George Takei And Sir Ian McKellen Think This Lesbian Love Story Is Perfect For Kids. And They’re Right.
“Visibility and representation in storytelling is hugely important.”
Due to a lack of LGBTQ representation in California’s textbooks, the state board of education is looking into a new policy of recommending history textbooks that include “fair, accurate, inclusive, and respectful representations” of LGBTQ people. This is a huge step towards improving LGBTQ visibility in the state by lifting the veil on the community’s historical contributions.
The California State Board of Education has also been a leader in inclusivity by featuring LGBTQ-themed literature on its recommended reading lists. But a 2013 tally found it has only 32 LGBTQ-themed publications on its list of over 7,800 books. So, while the state is making steps toward inclusivity, it still has more work to do. If California, or any other states, are looking for another title to add to their reading lists, there’s a new book in the works that’d be perfect.

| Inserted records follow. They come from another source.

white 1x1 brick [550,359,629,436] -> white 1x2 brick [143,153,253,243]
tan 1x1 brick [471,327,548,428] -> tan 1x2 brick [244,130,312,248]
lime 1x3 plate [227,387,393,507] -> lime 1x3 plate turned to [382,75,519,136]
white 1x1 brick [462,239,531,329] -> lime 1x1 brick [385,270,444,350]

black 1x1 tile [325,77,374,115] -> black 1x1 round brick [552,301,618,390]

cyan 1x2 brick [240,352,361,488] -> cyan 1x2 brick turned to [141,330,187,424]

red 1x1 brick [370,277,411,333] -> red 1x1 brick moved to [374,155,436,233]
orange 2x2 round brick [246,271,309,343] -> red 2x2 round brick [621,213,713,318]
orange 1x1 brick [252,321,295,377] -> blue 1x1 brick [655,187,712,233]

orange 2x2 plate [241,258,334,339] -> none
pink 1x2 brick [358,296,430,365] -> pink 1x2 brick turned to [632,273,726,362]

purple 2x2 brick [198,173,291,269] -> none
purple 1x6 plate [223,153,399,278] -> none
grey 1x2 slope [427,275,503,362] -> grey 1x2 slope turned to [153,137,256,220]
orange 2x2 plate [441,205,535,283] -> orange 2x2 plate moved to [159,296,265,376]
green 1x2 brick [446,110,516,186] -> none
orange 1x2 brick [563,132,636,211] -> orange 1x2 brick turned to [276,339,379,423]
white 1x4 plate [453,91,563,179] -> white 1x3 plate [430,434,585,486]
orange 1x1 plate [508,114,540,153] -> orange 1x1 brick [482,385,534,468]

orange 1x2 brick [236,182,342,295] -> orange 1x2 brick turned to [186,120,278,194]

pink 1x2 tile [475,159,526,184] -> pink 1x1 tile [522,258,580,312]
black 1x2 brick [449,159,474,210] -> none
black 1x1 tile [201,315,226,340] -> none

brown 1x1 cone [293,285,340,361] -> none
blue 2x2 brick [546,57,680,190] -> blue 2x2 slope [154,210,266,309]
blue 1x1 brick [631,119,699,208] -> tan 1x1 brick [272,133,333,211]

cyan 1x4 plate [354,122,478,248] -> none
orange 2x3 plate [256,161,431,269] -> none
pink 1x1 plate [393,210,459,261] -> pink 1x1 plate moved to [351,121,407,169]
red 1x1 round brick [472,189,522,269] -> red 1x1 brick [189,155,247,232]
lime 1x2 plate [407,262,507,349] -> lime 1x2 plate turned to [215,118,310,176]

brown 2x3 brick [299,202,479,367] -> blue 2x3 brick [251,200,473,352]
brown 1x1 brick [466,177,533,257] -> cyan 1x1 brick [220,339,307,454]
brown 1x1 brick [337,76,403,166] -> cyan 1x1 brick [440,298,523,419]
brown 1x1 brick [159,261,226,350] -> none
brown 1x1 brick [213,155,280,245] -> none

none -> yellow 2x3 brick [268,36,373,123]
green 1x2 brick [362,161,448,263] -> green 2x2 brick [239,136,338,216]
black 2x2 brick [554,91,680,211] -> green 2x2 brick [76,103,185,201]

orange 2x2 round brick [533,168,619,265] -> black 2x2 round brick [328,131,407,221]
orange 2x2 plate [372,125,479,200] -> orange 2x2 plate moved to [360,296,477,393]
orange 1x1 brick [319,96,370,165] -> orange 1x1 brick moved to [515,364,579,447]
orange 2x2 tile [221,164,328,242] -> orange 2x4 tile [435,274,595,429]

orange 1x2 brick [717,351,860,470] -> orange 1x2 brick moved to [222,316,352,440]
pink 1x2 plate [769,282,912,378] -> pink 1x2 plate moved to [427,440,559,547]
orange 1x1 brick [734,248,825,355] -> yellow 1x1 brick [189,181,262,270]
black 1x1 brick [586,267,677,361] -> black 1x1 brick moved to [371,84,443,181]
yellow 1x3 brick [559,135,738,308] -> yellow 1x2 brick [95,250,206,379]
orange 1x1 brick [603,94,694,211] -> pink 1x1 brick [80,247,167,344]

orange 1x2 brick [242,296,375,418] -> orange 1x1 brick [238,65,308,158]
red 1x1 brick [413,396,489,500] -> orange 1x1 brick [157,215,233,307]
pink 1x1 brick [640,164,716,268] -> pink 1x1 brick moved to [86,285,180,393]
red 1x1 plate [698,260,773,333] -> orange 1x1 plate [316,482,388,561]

Image via ”Maiden Voyage”/Kickstarter.
Authors Jaimee Poipoi, Adam Reynolds, and Chaz Harris wrote a children’s book called “Maiden Voyage.” It’s a lesbian love story centered around a fisherman’s daughter with a treasure map. Harris and Reynolds previously collaborated on another groundbreaking book, “Promised Land,” a gay love story about a farmer’s son and a prince. The authors have launched a Kickstarter campaign to raise funds for the new book, and it’s caught the attention of two prominent gay actors — George Takei and Sir Ian McKellen.
“The media we experience as children informs the way we see the world and the way we see ourselves,” Harris told The Huffington Post. “Globally, [the LGBTQ community has] some of the highest suicide rates and our youth are often most at risk as they continue to experience bullying. We came to the conclusion that what we’ve been doing so far is a band-aid approach, it’s not focusing on the causes, but the result. ... Visibility and representation in storytelling is hugely important because if we don’t see ourselves in stories, we don’t see ourselves in the world.”